Post-secondary Education & the Medical Model of Accommodation
In the current landscape of post-secondary education in British Columbia, curricular support for students with a disability is provided through a medical model of accommodation.
The medical model requires students to access a medical diagnosis and produce documentation that informs their institution about the functional impact of their disability, how the disability restricts the student’s studies, and proposed accommodations that would allow the student to succeed in a course. Academic accommodations are only provided to students who have medical documentation and self-disclose this very personal information to their institution; students must request these accommodations every term.
This medical model adds significantly to the cognitive load students with a disability already experience in post-secondary education. Additionally, academic accommodations are limited to a student’s courses; the medical model does not apply to disability-related challenges students have accessing the institution’s services and spaces.
Beyond the Medical Model
In January 2022, Camosun College student, Alisha Parks, began work on her capstone project for the Indigenous Studies program, with the goal of “collaborating on decolonizing accessibility at Camosun College“. This project was completed as part of the IST-204 Special Projects course, being taught that term by Hjalmer Wenstob.
For her Special Project, Alisha completed a written report, created a seminal piece of art, and developed the Heart Berry Methodology based on Indigenous methodologies and culturally-relevant frameworks. In her report, Alisha shared these influential perspectives:
Bringing in Indigenous methodology and a culturally relevant framework can trouble homogeneous lenses of disability, accessibility and Indigeneity (Kovach, 2009). By addressing the distinct needs of Indigenous students with disability we can shift accessibility from a medical model of deficit towards a social model of imposed barriers and a transformative Indigenous model of disability as a sacred gift (Schiefelbein, 2020).[1]

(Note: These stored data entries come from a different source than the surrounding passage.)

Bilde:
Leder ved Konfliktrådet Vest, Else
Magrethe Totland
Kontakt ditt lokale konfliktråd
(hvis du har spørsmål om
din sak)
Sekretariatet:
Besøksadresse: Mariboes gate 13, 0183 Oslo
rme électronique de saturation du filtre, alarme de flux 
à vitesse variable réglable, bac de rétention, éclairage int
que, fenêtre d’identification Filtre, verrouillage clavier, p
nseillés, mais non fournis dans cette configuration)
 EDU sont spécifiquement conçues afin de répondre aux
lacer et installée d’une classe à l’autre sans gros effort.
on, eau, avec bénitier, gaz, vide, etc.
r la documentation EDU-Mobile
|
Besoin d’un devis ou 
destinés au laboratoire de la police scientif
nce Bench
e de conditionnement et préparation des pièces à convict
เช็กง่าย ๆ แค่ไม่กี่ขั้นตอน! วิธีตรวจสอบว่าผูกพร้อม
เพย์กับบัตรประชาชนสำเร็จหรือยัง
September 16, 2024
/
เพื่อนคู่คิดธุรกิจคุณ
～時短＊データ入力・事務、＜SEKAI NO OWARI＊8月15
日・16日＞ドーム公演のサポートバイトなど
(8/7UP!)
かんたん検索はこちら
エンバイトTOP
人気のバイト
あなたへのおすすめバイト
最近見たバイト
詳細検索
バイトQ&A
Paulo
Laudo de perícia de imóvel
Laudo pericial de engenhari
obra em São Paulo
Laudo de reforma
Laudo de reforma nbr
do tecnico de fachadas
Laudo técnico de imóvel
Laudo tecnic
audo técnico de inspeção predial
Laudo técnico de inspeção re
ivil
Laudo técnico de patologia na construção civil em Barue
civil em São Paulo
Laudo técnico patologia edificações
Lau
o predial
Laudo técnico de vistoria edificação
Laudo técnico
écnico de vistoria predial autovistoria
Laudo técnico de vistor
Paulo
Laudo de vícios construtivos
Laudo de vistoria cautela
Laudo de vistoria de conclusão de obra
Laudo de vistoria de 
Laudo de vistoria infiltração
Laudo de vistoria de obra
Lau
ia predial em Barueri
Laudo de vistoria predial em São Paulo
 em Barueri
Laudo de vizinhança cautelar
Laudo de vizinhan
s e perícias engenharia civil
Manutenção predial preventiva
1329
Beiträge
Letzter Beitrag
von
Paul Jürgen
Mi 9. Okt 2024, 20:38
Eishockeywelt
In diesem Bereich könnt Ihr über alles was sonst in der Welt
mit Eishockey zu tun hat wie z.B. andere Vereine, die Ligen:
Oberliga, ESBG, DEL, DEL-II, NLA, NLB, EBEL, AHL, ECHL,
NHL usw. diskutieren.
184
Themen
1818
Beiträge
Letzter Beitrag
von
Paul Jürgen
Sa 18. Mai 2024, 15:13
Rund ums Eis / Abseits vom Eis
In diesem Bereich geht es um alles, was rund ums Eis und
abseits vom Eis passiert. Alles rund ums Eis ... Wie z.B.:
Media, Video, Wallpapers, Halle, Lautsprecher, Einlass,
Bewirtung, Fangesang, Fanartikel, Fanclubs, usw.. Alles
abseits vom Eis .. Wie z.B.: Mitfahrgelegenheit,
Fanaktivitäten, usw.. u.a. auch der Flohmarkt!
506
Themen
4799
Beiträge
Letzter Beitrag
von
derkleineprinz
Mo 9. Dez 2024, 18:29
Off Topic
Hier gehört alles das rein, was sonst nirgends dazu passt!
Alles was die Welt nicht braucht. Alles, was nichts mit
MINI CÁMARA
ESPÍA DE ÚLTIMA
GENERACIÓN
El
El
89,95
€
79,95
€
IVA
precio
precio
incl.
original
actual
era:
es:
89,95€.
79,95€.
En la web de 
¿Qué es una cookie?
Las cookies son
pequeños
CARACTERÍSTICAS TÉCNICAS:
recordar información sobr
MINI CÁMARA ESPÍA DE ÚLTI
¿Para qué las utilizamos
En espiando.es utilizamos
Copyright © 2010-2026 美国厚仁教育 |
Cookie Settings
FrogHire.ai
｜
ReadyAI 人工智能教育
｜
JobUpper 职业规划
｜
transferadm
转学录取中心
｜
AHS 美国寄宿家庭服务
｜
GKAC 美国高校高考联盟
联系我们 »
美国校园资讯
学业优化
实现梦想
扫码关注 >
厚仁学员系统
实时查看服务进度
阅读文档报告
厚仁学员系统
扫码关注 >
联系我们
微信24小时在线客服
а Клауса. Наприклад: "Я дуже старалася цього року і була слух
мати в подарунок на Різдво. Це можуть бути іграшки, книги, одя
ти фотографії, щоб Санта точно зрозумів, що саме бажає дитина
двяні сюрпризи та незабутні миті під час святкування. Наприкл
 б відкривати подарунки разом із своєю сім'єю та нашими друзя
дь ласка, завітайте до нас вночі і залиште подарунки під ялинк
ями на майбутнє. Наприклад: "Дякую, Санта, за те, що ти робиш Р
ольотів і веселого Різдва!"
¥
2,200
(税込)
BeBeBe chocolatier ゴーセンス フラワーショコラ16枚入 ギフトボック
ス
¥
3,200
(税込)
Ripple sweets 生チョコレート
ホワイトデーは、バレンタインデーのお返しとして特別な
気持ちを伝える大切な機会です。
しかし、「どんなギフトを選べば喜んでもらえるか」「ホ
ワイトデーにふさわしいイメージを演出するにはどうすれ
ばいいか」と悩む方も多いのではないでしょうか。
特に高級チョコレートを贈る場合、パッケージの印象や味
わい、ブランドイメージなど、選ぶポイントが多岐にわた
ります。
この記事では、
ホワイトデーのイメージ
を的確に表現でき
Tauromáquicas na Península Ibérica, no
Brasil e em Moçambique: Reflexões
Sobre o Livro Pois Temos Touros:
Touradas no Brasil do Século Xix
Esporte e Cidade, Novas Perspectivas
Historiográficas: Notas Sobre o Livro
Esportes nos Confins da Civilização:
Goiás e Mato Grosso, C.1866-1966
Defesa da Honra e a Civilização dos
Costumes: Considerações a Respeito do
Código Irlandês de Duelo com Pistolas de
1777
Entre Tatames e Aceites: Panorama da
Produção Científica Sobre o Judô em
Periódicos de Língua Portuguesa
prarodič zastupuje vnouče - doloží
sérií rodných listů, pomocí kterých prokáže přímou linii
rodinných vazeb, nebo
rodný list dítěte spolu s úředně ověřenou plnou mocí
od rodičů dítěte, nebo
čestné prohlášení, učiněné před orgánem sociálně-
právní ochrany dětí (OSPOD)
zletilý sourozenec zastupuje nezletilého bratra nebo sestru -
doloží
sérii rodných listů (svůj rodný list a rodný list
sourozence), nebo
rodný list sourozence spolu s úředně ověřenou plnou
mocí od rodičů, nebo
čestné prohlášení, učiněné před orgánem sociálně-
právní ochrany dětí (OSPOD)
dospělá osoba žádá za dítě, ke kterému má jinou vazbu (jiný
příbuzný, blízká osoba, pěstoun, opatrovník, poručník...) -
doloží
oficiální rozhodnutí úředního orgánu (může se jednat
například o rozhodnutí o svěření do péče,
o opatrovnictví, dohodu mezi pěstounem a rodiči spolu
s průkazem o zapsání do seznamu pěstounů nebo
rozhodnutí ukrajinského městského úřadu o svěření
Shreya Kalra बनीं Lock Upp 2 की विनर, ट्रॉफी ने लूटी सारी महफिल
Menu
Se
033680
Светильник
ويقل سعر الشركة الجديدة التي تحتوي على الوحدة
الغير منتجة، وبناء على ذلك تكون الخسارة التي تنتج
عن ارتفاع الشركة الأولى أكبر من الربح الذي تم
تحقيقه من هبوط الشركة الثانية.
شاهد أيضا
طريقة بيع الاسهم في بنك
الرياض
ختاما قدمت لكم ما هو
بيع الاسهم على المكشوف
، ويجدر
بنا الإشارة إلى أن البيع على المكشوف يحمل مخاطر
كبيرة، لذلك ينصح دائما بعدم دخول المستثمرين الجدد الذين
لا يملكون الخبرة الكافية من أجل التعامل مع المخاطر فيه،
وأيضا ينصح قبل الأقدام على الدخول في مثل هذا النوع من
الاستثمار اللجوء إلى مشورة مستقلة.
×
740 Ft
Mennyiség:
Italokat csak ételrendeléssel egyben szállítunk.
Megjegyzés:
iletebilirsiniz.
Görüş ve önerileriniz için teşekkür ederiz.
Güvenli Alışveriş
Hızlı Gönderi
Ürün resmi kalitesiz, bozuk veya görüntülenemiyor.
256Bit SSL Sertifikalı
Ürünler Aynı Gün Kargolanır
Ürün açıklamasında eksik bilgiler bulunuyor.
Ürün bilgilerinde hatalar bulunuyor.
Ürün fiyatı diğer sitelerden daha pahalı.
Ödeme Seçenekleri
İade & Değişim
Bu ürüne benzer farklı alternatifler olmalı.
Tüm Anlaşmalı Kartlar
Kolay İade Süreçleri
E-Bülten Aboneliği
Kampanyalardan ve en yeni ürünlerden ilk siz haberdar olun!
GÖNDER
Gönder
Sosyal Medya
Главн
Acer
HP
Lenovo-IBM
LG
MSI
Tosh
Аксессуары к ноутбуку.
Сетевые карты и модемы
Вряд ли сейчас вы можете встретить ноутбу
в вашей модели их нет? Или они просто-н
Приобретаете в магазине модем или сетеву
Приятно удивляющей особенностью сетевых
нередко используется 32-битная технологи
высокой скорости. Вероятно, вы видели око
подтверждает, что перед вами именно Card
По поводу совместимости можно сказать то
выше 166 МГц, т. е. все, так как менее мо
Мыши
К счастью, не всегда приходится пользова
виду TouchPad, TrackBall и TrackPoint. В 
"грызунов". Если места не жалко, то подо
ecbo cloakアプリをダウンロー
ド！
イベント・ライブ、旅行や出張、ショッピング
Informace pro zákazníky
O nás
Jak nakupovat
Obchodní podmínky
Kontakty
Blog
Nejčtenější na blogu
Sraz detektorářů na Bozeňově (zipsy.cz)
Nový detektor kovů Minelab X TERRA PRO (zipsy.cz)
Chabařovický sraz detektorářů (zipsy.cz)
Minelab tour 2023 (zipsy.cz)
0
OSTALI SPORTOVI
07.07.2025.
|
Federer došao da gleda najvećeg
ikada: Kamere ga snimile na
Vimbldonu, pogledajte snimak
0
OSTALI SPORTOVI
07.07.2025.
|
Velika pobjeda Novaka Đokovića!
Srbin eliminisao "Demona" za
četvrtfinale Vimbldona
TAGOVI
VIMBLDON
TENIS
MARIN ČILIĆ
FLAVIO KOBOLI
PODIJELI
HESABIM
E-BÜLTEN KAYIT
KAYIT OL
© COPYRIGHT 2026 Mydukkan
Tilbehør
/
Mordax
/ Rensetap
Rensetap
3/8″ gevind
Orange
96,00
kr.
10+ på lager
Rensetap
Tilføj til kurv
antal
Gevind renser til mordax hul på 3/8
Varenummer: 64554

The ‘Gifts of the Heart Berry‘ painting is the visual representation of the Heart Berry Methodology that Alisha developed during her project.
“Many Indigenous languages across Turtle Island don’t have a word for disability, and that is because disability is really a social construct, so this really shifted my understanding and thinking around what is possible, and how we can support people. It changes your perspective.
Instead of seeing disability as a deficiency within the individual, it shifts it to saying, actually, it’s the way in which we structure our social networks, and how we structure the systems that we utilize that create that, and it doesn’t need to. We can do that differently.”[2]
[1] Alisha Parks. (April 18, 2022). Working Document Report, p.3.